Winning Bizness Desk
Mumbai. The Insurance Regulatory and Development Authority of India (IRDAI) has ordered insurance companies to give more Special Surrender Value (SSV) to the policyholders than before. Owing to this effect, policy holders will now get more refund from the insurance company on closing the premature policy. Apart from this, policy regulator IRDAI has asked the companies selling the policy to pay Special Surrender Value (SSV) from the first year itself. But, in this, premium for at least one year should be deposited for the policy. Earlier, if an insurance holder wanted to surrender within one year of taking the policy, then he did not get the surrender value. That is, now your money will not be lost if you close the policy after depositing the premium for one year.
Know the surrender value
The amount that the insurance company gives you on closing or surrendering the policy is called surrender value. Suppose the maturity of any of your policies is 10 years, but you surrender that policy before 10 years, then the amount you get is called surrender value. Suppose a policyholder pays an annual premium of ₹50,000 for a 10-year policy with a sum assured of ₹5 lakh. Now after four years, he wants to discontinue the policy.
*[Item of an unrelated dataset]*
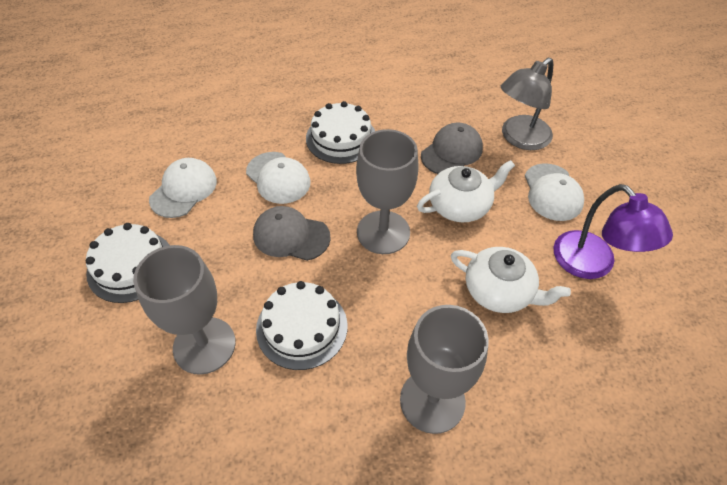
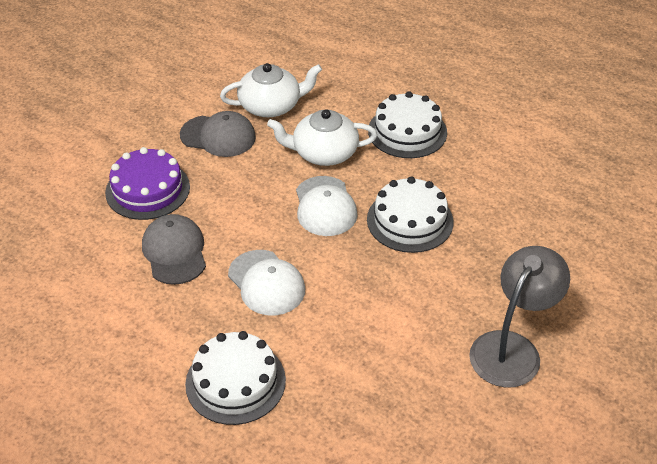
grey goblet: 3 -> 0
purple cake: 0 -> 1
purple lamp: 1 -> 0
white cap: 3 -> 2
During this time, he has paid a total premium of ₹2 lakh and has collected a bonus of ₹40,000.
According to SEBI registered investment advisor Abhishek Kumar, 'As per earlier rules, if the policy is surrendered between the fourth and seventh year, then only 50% of the total premium amount is received. According to this, the policy holder will get 50% of the total ₹2 lakh premium and ₹40,000 bonus i.e. ₹ 1.2 lakh.